I’ve been thinking about Eiseley’s story of the star thrower and its message of “making a difference,” in connection with several emails I received this week. These emails each contained internet links to some amazing video clips showing simple acts of kindness resulting in powerful expressions of goodwill and holiday cheer.
     One of these short videos has been viewed over 6 million times on YouTube in just the past 6 weeks, and features over 650 people spontaneously singing together the “Hallelujah Chorus” in Macy’s department store in Philadelphia!
Another video titled “Free Hugs” has been viewed over 64 million times on YouTube and features the real life story of Juan Mann, whose sole mission was to reach out and hug a stranger and put a smile on their face. Both are heart-warming video clips!
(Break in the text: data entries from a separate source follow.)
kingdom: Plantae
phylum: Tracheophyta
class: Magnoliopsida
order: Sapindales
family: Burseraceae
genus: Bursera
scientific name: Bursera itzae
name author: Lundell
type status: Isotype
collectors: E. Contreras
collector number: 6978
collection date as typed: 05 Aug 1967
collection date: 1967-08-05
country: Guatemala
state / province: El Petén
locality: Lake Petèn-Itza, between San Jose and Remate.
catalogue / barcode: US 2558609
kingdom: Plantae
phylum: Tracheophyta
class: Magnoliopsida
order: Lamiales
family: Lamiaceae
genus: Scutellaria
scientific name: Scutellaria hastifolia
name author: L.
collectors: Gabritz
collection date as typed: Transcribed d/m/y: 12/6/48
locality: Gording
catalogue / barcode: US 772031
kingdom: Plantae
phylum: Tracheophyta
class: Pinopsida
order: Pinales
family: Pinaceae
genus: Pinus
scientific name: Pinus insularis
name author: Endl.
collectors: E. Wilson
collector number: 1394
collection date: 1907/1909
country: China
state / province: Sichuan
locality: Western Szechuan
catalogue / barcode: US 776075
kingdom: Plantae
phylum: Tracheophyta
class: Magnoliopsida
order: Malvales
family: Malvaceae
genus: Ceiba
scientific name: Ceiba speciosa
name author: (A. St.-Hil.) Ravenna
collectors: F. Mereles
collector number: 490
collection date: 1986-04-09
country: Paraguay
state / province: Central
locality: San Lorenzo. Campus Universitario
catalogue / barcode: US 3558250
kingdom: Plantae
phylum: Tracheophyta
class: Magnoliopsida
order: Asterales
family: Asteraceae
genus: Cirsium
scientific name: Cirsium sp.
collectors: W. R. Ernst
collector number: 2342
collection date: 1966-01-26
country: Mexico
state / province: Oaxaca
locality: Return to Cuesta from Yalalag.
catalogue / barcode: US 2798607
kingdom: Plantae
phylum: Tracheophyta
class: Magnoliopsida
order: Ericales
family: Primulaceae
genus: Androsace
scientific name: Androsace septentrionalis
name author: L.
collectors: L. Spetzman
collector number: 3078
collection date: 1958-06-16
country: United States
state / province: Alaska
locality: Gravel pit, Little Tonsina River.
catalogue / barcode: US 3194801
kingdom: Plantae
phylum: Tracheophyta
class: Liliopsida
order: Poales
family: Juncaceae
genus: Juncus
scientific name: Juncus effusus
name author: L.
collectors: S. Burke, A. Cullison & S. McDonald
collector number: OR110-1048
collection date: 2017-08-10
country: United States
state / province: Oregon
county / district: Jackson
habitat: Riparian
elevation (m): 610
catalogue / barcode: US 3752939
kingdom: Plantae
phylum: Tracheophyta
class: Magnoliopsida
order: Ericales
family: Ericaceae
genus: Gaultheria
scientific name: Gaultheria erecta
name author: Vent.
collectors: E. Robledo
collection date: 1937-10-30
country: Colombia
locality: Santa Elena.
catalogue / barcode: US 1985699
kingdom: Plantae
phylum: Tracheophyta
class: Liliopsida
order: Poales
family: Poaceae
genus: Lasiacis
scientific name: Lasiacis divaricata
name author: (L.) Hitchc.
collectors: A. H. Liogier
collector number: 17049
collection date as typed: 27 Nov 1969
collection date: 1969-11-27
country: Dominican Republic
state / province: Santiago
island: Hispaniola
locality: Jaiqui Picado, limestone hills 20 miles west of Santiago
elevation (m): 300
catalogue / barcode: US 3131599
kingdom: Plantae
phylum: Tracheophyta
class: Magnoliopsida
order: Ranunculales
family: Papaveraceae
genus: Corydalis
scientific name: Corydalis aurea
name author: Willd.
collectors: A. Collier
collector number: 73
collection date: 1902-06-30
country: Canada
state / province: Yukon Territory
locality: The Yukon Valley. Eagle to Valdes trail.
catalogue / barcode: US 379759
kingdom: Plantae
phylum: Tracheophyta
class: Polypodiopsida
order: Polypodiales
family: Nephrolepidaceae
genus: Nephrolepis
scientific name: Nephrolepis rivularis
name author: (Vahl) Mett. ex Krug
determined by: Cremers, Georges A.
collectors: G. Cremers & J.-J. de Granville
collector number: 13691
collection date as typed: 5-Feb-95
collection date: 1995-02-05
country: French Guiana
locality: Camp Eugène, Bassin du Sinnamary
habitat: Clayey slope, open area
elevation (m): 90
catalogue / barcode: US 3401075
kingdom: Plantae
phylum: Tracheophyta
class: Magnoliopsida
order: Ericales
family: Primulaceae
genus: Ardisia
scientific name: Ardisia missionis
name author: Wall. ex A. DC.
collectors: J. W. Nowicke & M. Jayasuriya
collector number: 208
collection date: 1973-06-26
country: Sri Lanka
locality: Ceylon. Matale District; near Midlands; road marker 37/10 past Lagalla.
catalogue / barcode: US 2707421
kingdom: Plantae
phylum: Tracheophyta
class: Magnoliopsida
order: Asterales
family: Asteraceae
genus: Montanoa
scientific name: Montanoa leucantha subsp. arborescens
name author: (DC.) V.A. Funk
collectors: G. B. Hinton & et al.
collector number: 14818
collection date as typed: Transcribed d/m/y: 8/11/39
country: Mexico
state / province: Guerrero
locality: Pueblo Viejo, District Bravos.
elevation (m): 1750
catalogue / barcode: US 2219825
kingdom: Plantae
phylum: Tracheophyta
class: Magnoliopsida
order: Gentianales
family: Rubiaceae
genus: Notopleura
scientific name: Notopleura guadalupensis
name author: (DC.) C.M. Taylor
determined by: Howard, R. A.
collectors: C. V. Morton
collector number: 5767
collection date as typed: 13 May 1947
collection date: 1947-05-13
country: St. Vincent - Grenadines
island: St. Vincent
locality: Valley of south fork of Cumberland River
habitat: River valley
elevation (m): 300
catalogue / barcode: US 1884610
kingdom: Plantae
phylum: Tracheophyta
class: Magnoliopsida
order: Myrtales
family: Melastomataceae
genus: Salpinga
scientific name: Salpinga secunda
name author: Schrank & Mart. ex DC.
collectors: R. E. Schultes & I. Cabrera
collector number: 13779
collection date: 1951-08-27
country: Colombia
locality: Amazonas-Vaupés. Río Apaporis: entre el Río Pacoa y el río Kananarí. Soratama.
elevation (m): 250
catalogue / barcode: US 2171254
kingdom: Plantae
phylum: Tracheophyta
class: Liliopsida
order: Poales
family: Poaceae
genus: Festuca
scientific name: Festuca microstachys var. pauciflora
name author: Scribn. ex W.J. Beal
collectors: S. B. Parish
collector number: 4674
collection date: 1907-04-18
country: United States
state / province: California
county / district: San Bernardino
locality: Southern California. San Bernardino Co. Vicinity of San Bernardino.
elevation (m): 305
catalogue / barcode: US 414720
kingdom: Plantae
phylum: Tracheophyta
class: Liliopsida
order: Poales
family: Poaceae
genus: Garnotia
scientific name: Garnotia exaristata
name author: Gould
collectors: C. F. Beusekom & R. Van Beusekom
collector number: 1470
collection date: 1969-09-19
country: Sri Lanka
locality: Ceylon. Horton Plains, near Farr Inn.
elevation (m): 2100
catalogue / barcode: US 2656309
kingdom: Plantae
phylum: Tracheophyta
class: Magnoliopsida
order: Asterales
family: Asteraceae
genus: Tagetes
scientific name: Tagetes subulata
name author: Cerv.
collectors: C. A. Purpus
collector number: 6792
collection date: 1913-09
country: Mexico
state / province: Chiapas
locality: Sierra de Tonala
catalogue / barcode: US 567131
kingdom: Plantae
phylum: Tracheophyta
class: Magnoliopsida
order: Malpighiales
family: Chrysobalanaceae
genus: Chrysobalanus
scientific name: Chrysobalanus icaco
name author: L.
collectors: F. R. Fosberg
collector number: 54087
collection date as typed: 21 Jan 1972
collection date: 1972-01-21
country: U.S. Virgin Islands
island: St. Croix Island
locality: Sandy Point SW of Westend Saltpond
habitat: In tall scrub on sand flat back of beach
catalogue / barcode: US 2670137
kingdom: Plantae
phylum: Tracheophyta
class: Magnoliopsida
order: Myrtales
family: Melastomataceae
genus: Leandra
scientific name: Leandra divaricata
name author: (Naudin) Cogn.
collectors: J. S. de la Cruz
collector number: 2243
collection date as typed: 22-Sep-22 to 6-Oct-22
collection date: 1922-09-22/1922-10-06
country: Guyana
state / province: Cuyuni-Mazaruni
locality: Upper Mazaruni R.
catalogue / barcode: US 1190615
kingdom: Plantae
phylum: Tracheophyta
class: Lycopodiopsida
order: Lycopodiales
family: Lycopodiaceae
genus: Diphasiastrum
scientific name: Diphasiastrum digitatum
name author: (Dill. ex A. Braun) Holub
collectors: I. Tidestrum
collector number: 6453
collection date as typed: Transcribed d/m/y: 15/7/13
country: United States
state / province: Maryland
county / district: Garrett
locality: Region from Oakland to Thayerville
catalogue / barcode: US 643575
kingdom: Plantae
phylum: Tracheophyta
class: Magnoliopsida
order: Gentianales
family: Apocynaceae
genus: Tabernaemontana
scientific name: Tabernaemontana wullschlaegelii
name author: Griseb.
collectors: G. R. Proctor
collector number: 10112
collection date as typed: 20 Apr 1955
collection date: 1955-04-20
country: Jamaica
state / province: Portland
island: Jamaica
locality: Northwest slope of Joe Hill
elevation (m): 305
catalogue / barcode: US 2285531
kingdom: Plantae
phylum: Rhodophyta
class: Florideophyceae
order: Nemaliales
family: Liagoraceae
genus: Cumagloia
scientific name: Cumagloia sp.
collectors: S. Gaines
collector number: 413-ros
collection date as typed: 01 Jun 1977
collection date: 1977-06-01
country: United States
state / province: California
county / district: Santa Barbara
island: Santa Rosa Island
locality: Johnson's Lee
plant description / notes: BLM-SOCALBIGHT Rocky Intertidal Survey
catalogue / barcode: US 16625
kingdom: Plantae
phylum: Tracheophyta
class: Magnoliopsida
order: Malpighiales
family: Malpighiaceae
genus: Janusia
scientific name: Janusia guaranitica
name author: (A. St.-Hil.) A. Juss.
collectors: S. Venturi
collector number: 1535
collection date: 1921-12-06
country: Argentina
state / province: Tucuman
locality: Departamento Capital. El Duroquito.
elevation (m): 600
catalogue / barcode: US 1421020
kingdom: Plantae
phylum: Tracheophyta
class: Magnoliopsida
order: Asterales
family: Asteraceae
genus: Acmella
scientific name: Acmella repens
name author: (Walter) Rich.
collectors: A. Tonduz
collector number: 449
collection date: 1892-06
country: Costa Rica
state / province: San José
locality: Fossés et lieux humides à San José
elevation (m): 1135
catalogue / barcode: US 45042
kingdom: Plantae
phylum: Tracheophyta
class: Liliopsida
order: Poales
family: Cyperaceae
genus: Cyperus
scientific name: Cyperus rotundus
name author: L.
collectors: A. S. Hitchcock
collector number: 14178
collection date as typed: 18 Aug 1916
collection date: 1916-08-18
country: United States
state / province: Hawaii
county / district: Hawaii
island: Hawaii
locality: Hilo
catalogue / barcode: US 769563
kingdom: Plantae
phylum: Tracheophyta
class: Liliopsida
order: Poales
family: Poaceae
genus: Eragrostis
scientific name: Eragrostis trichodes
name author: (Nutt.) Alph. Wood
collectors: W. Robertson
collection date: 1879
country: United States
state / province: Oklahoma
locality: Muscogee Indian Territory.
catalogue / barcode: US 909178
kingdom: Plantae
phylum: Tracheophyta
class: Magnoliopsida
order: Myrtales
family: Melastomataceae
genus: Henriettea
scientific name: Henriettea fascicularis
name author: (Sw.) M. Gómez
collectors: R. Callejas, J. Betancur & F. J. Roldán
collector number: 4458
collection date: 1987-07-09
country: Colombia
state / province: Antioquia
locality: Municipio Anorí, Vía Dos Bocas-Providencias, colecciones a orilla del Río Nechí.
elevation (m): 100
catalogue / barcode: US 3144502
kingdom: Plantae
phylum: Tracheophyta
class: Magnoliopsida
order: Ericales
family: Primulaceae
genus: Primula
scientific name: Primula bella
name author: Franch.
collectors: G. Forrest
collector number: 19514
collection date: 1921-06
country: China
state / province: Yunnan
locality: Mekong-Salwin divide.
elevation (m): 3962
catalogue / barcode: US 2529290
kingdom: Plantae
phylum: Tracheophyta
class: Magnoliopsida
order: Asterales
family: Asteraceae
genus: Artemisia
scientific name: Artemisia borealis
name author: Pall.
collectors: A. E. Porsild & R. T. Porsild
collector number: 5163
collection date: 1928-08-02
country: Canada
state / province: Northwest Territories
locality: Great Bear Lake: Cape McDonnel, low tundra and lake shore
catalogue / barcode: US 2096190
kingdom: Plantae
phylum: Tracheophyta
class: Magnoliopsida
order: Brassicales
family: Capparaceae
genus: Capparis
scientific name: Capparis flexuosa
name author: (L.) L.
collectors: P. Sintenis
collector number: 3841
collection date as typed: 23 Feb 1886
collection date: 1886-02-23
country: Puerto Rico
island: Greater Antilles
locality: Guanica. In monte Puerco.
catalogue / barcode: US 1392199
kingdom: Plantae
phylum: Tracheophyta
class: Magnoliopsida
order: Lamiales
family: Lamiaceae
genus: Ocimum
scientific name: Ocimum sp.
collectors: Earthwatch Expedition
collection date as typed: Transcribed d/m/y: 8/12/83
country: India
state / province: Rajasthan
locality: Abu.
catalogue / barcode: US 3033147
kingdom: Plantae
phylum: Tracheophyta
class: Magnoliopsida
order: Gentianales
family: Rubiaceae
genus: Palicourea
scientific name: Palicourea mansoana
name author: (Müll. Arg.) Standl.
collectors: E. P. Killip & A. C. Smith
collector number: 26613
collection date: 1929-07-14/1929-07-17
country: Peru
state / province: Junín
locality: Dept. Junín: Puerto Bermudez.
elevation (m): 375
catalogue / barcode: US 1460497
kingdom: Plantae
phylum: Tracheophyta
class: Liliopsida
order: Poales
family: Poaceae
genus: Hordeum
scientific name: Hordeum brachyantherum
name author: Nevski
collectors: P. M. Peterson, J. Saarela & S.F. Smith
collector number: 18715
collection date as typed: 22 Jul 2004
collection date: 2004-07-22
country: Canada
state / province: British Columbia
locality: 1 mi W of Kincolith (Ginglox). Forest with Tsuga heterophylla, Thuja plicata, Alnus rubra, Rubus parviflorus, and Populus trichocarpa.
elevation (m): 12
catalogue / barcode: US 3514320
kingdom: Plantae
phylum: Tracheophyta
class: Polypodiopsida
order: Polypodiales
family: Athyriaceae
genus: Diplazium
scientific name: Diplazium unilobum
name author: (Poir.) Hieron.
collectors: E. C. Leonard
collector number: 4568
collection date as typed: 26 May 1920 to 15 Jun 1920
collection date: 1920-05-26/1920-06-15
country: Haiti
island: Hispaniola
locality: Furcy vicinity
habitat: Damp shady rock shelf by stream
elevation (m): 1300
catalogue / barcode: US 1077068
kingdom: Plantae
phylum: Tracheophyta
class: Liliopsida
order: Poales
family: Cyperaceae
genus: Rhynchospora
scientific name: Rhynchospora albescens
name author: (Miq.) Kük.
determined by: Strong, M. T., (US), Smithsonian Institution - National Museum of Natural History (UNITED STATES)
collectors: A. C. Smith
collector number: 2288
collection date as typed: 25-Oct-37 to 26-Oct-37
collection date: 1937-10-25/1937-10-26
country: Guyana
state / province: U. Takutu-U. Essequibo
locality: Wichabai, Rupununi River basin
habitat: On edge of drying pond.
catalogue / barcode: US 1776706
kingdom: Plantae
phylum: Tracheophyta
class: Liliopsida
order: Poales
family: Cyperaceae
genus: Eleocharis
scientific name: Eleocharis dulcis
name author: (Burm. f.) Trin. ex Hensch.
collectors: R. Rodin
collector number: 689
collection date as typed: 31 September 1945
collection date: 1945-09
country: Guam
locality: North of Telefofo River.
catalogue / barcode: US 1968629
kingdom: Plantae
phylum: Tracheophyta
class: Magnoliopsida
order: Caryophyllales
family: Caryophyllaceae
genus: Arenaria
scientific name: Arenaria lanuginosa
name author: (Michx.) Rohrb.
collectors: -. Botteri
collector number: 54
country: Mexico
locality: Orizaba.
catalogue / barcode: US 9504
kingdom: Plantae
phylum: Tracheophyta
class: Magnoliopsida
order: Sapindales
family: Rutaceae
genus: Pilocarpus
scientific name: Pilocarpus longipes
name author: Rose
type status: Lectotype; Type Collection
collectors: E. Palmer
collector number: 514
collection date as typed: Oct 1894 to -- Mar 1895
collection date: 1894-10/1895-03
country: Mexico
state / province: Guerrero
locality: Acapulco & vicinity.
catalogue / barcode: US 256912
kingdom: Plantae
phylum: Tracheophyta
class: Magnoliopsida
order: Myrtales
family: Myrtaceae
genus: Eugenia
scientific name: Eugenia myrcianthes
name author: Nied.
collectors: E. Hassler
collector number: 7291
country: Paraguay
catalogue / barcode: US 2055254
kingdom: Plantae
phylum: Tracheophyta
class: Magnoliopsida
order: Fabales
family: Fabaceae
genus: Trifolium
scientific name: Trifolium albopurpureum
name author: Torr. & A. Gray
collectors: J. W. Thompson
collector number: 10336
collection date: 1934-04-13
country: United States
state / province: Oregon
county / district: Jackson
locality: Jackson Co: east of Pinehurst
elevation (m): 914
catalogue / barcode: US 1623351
To fit the holiday season, I’ve been calling demonstrations like these “Acts of Random Cheer” or ARC for short, borrowing from the the more common ARK “Acts of Random Kindness” or RAK “Random Acts of Kindness.”
Where and when the “acts of random kindness” movement began is not clear, though I believe I can make a case that it began with Loren Eiseley’s essay “The Star Thrower” which was reprinted in a collection of Eiseley’s “best” essays and poems aptly titled The Star Thrower and published in 1978, a year after Eiseley’s death.
     The book became a best seller and the story of “The Star Thrower” became well known.
However, those who study social trends point to Anne Herbert, a writer and peace activist, who is credited with encouraging people to “practice random kindness and senseless acts of beauty” (a phrase supposedly written on a place mat in a Sausalito restaurant in 1982 or 1983), which became a major influence in the “random acts of kindness” movement.
Whatever the initial impetus, the movement took root and grew throughout the 1980’s, 1990’s and into the new millennium, giving birth to new organizations around the world such as the “World Kindness Movement,” and the “One Million Random Acts of Kindness Campaign,” not to mention related concepts and practices such as “Pay It Forward,” and “Performing Random Acts of Culture,” as well as inspiring many books, recordings, and films.
    No matter the beginnings of the “random acts of kindness” movement, or the variations that have come from it, they all have one thing in common -- they encourage each of us to become a star thrower, to share a simple, selfless act to assist or cheer up another person, with no particular reason other than to make that person smile or be happier.
     What a wonderful world this would be if we each became a frequent star thrower!
     I invite you to join in the holiday spirit this season and share an Act of Random Cheer!
There are many easy ways to take part.
     Even a small act of kindness can make a huge difference.